▶ Work instructions:
1 > Please answer these about the passage on Washington's Civil War defenses, one per line:
(a) Whom was Fort Ward named for?
(b) How many forts and batteries had been built to defend the capital by the end of the war?
(c) To what length was Fort Ward's perimeter expanded after Second Bull Run?
2 > Write a continuation of the passage on Washington's Civil War defenses, beginning after its last sentence.
(Excerpt provided)
Written By: Patrick Feng
With the outbreak of the Civil War in April 1861, beginning with Confederate forces firing on Fort Sumter in Charleston Harbor, the city of Washington, DC, the capital of the United States, was in a state of panic.
The State of Virginia had voted to secede from the Union not long after the surrender of Fort Sumter, which put the city’s security in jeopardy. Located in between two slave states, the capital was, in effect, surrounded by potential enemies.
The prospect of Confederate batteries occupying the heights of Arlington across the Potomac River from the city further underscored the need to address the defense of the capital from attack.
Except for Fort Washington, an old relic from the War of 1812 located several miles down the Potomac on the Maryland side of the river, Washington was virtually undefended.
On 24 May 1861, the date that Virginia’s vote of secession took effect, federal troops occupied the river port of Alexandria and its vital wharves, as well as the heights across the Potomac in Arlington, and began construction of several forts and other defensive works that would eventually evolve into the Defenses of Washington.
Originally built as temporary footholds, the construction of the defensive works accelerated as a result of the Confederate victories at First and Second Bull Run (First and Second Manassas) in July 1861 and August 1862. Eventually by the end of the war in 1865, 161 forts and batteries would be constructed in this system of defenses for the capital, making Washington the most heavily fortified city in the Western Hemisphere, if not the world.
One of the largest forts in the Defenses of Washington was Fort Ward in Alexandria, Virginia. Construction of Fort Ward began in July 1861 immediately after the Union defeat at First Bull Run. It was named Fort Ward in honor of CDR James Harmon Ward, the first Union naval officer to die in the Civil War.
Completed in September 1861, the fort had an initial perimeter of 540 yards and emplacements for twenty-four guns. After the Union defeat at Second Bull Run, federal troops expanded the perimeter to 818 yards, added another twelve gun emplacements, and expanded the quarters to accommodate a garrison of 1,200 men, although at any given time, only 300 to 400 soldiers were ever present in the fort.
By the time the Civil War ended in 1865, Fort Ward was the fifth largest fort in the defenses of the capital. MG John G. Barnard, Chief Engineer of the Defenses of Washington, considered Fort Ward to be one of the major forts in the defense system. Fort Ward’s role in the defense of Washington involved protecting the Leesburg Pike and the Little River Turnpike, which were vital supply links for Alexandria and to other federal troops stationed in the area. Built as a star fort structure, Fort Ward had bastions that would assure mutual fire support at different parts of the fort in case of a concentrated attack on a particular section.
(End Excerpt provided)
(Material provided)
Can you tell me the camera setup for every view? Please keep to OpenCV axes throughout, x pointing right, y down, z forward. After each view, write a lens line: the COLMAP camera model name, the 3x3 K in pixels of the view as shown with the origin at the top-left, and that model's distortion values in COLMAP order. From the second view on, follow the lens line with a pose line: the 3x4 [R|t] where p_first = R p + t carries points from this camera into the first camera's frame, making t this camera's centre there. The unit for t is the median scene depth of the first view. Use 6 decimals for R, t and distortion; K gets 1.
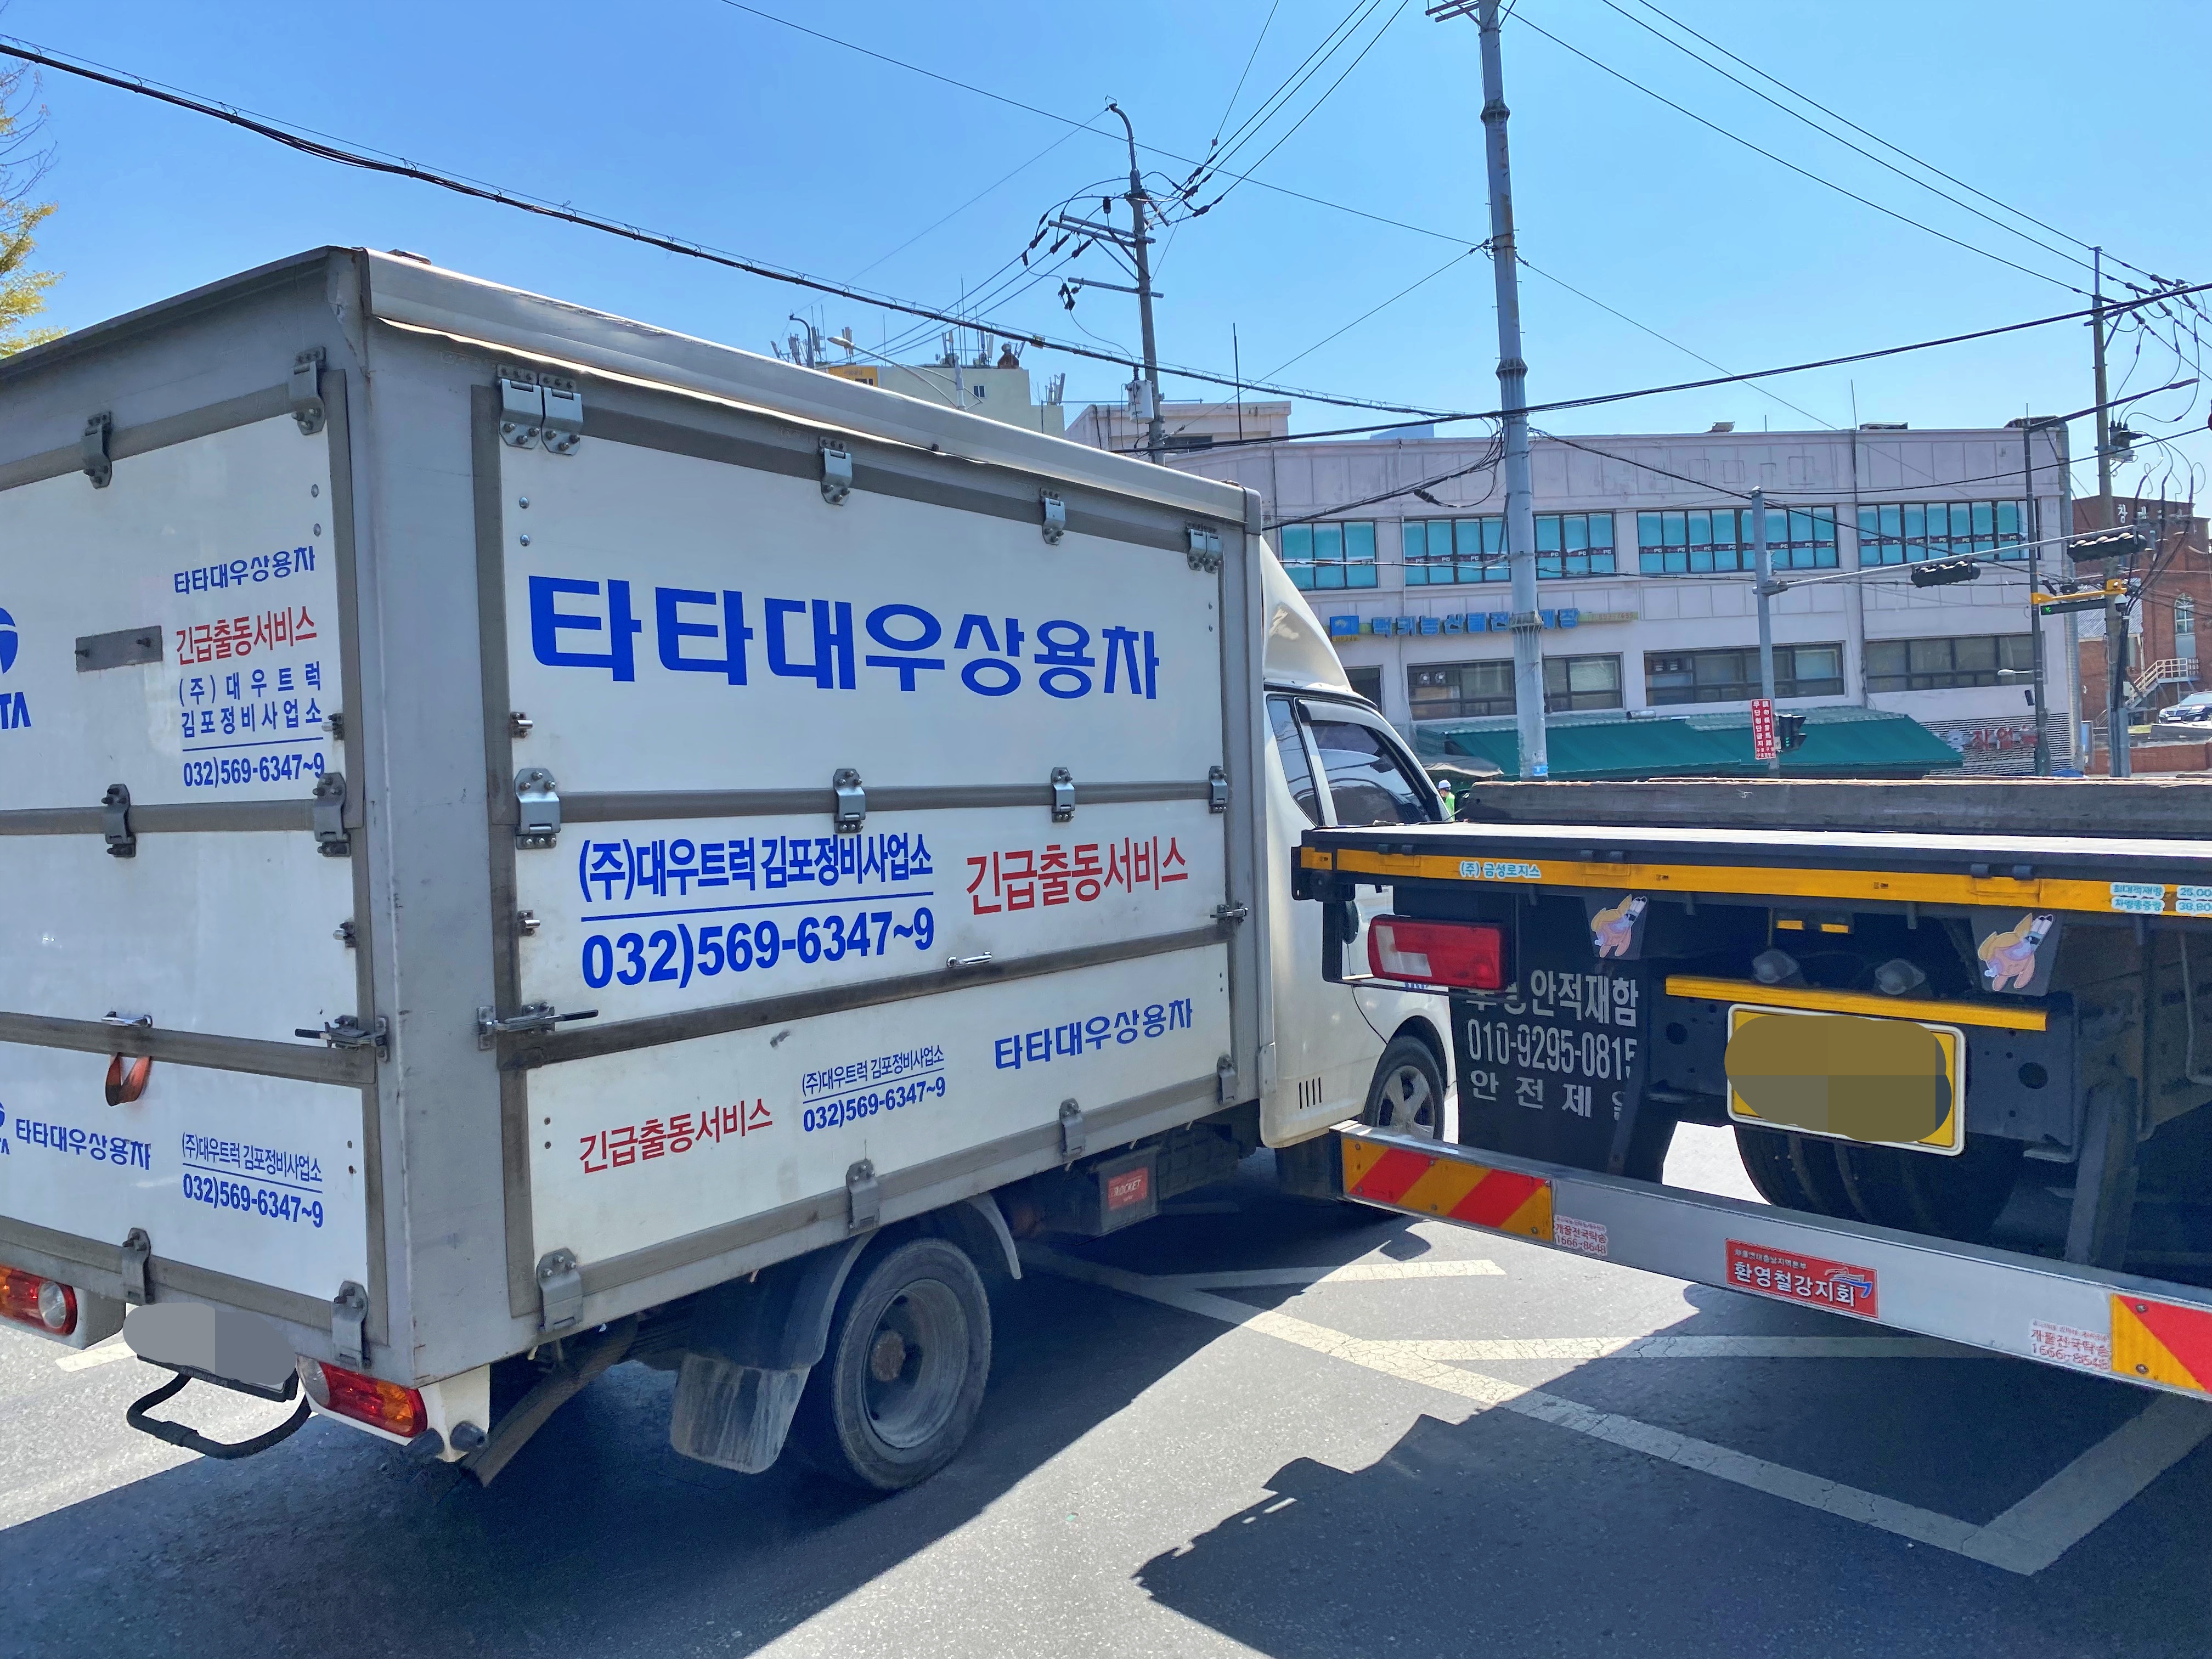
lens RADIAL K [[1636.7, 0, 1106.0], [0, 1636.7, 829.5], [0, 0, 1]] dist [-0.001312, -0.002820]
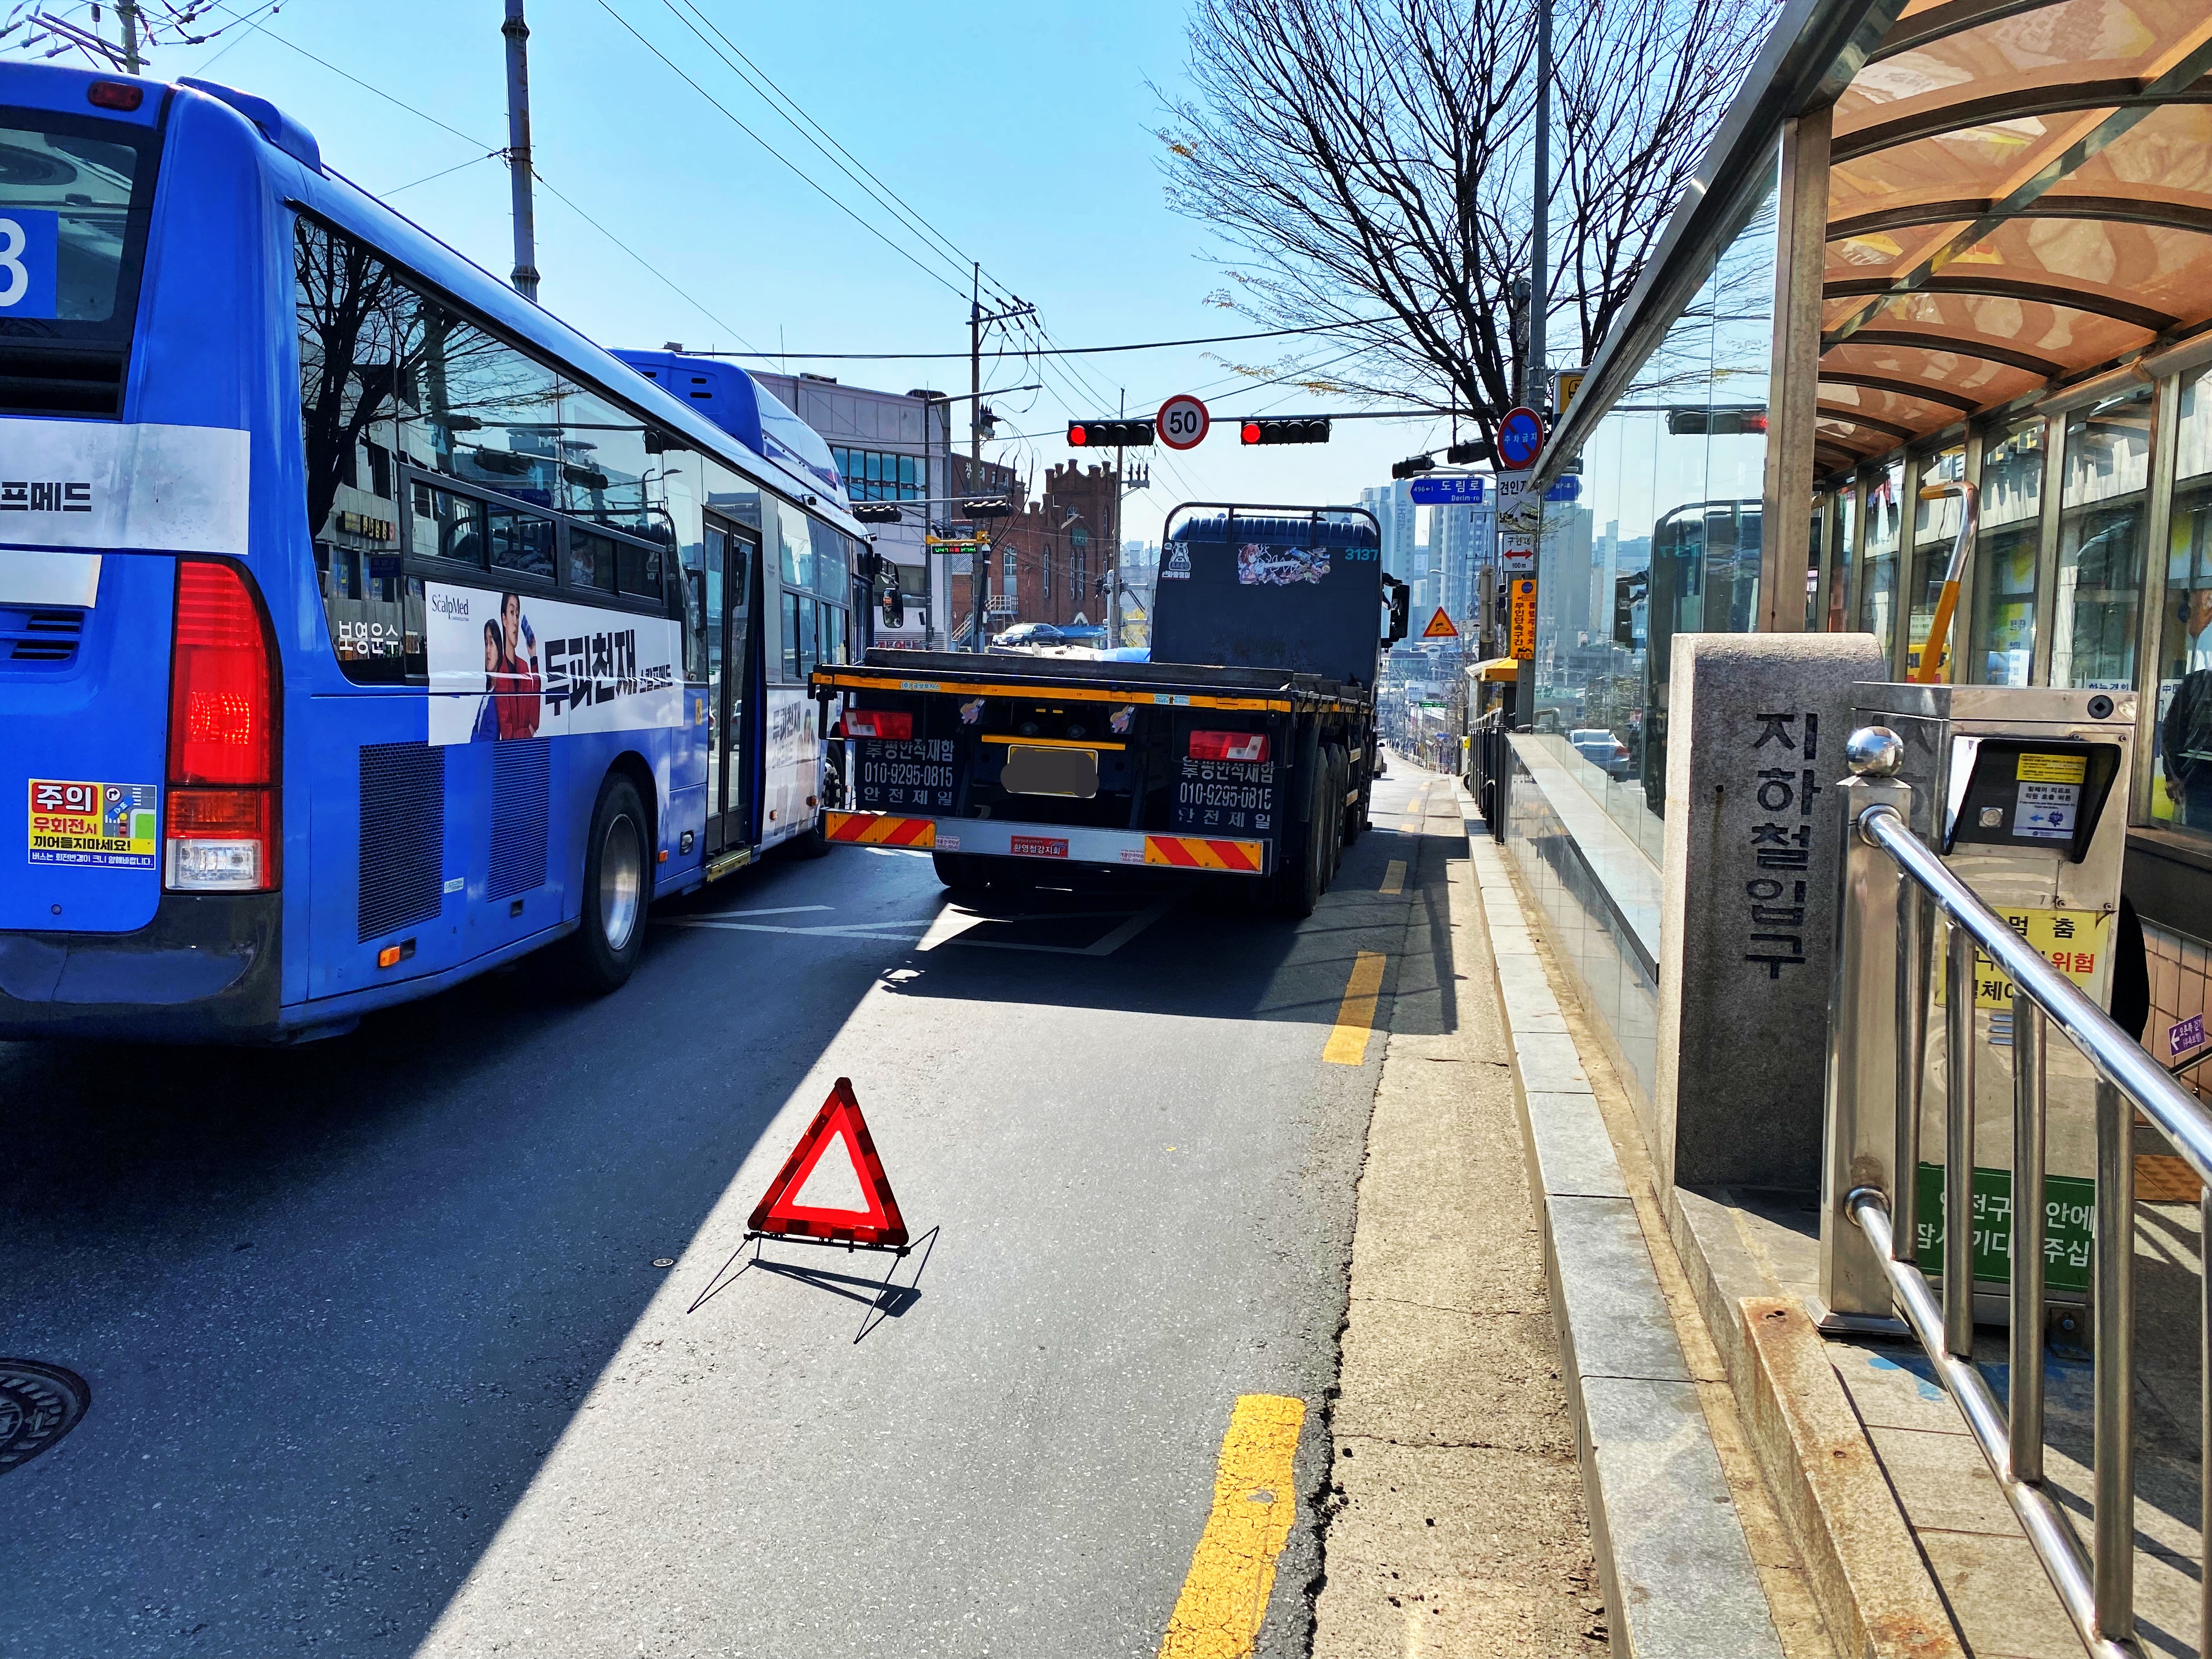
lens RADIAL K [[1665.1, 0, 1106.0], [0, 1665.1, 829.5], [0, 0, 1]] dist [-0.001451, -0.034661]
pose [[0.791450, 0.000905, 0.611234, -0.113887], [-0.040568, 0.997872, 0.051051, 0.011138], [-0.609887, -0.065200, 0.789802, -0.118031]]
(End Material provided)
▶ Exercise responses:
1 >
(a) CDR James Harmon Ward, the first Union naval officer to die in the Civil War
(b) 161
(c) 818 yards

2 >
The walls of the fort were constructed from compacted gravel and dirt, eventually reaching up to twenty-five feet high and up to fourteen feet thick. Surrounding the fort was a ditch or dry moat that supported the initial barrier of abatis, which were tree branches sharpened into stakes that pointed outward as an obstacle to an advancing foe. Once past the abatis, enemy troops would face the steep ditch which made them vulnerable to rifle fire from the parapets. Inside the fort, there were two bombproof shelters, each 200 feet long and 12.5 feet wide, along with a powder magazine that housed the black powder propelling charges for the guns, and a filling room where ammunition was stored.
Soldiers assigned to Fort Ward lived in barracks located in the rear of the fort. The officers’ quarters, mess hall, and other support buildings were also located in the rear. The rear bastion and its four strategically placed guns protected these buildings. In case of attack, the garrison would move into the fort and close the gate.
The fort’s main defensive elements were the northwest and southwest bastions. The northwest bastion was armed with two 24-pounder howitzers, three 4.5-inch ordnance rifles, and a six-pounder James rifle. This bastion guarded the approach to Alexandria along the Leesburg Turnpike.
This was supplemented by the north bastion, which also protected the outlying rifle trenches located near the fort. The southwest bastion, overlooking the Little River Turnpike approach to Alexandria, housed the fort’s largest cannon, a 100-pounder Parrott rifle, which had a maximum range of five miles.
This was also supported by the south bastion, whose guns protected the ditch along the walls of the southwest bastion. The large ceremonial gate that marked the entrance to the fort was erected by the Corps of Engineers in 1865.
The gate was adorned with a castle, the insignia of the U.S. Army Corps of Engineers, which designed and supervised the construction of the fort. Each of the gate’s columns were topped with a stand of cannon balls in tribute to the artillerymen who manned the fort from 1861 to 1865.
After the end of the Civil War in 1865, a majority of the defensive works around the capital, with the exception of a few forts, were dismantled and abandoned due to the expenses of upkeep. Most of them faded into obscurity.
Fort Ward itself was abandoned in December 1865 with most of its materials sold at auction. Having never been tested by a full-scale Confederate assault, the abandoned earthworks of the fort were battered by the elements. However, in 1961, the centennial of the beginning American Civil War, the City of Alexandria initiated the preservation of historic Fort Ward as a Civil War Centennial Project.
The fort’s northwest bastion was completely restored and the remaining earthen walls have been well preserved to show a major fortification in the Defenses of Washington, making Fort Ward the best preserved of the remaining Union forts in the area. Fort Ward was officially opened to the public on 30 May 1964 as the Fort Ward Museum and Historic Site.
Since that time, the museum has continued its efforts to maintain, conserve, and interpret a historic earthwork fortification. The museum has also grown over the years, amassing a collection of over 2,000 objects from the Civil War period, including artifacts related to Alexandria’s Civil War experience. At the core of its collection is approximately 600 items from Dr. Francis Lord, an author and well-known collector of Civil War arms and equipment. The museum also offers educational and, interpretive programs, tours, lectures, and reenactments throughout the year.